The car pulled up to the curb of the Pierre Hotel. The red carpet was a gauntlet of flashbulbs and high-society expectations. As the door opened, the freezing New England air bit at my skin. Rhys stepped out first, offering his hand to help me down.
I took it, bracing myself for the usual questions about the Vance-Winslow merger. But as my heels hit the pavement, a voice sliced through the cacophony, louder and more jagged than the rest.
"Ellie! Does Dale Winslow’s release from prison change your testimony? How does it feel to know the man who tried to kill you when you were thirteen is walking the streets of Boston tonight?"
The world stopped. I knew he was out; the family had been bracing for it for weeks. Dale had served every second of his sentence for the attempted murder of his own daughter. But I hadn't expected the press to dig it up—not here, not now. That part of my life was a buried scar, a dark secret that was never supposed to be part of the Vance narrative.
I felt the blood drain from my face. Before I could even blink, Rhys moved. He didn't just step in front of me; he shielded me entirely, his large frame blocking the cameras.
"One more word about her family and I’ll have your credentials pulled before the gala starts," Rhys hissed at the reporter, his voice vibrating with a lethal edge.
"Back off!" Jace’s voice boomed from behind us. My brothers were there in an instant, a wall of Winslow fury. Owen and Grant flanked us, their expressions terrifyingly identical as they shoved through the crowd, creating a human corridor that led us into the safety of the lobby.
Inside, the opulence of the Pierre felt stifling. My brothers stood nearby, still vibrating with protective adrenaline, while Rhys kept his hand firmly on the small of my back.
"Are you okay?" Owen asked, his eyes searching mine. The tension between him and Rhys was still palpable, a heavy weight in the air despite their shared defense of me.
"I'm fine," I whispered, though my heart was hammering against my ribs. "I just didn't think they'd know."
"They don't know anything," Rhys muttered. "They’re scavengers."
As the evening progressed, the adrenaline faded into a dull, aching exhaustion. Rhys was pulled away for a moment by a board member, and I retreated toward the champagne fountain, needing a second of anonymity.
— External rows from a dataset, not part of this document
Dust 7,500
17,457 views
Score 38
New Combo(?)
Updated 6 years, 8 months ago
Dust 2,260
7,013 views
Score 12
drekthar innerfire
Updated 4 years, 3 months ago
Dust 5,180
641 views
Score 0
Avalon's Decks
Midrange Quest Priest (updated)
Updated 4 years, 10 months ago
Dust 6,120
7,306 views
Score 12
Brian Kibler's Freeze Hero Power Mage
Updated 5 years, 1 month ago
"It’s quite the performance, isn't it?"
I turned to find a woman standing there. She was stunning in a way that felt effortless, wearing a silk slip dress the color of spilled red wine. I recognized her from the tabloids of Rhys’s past—Sienna Rossi, a high-profile model he’d been linked to for a summer a few years back.
"Sienna," I said, keeping my voice neutral.
"Don't look so defensive, darling," she said, tilting her glass toward me. "He’s a magnificent man, really. And he’s very good at the 'devoted protector' bit. He did it for me, too, when my stalker situation went public."
I felt a cold prickle of unease. "Is there a point to this?"
"The point is, Rhys Vance likes a project," she smiled, and it didn't reach her eyes. "He loves a woman who needs saving. It’s his brand. But once the crisis is over and the deepfakes are gone and your father is back in the shadows... well, you’ll find he gets bored quite easily. You’re the flavor of the month, Ellie. Enjoy the pedestal while you’re on it, but don't expect it to last once the drama dies down."
She patted my arm and vanished into the crowd. I stood there, the cold glass of champagne sweating in my hand, as her words coiled around the doubts I already had. Rhys said he loved me, but was he in love with me—or was he just in love with the mission of saving me?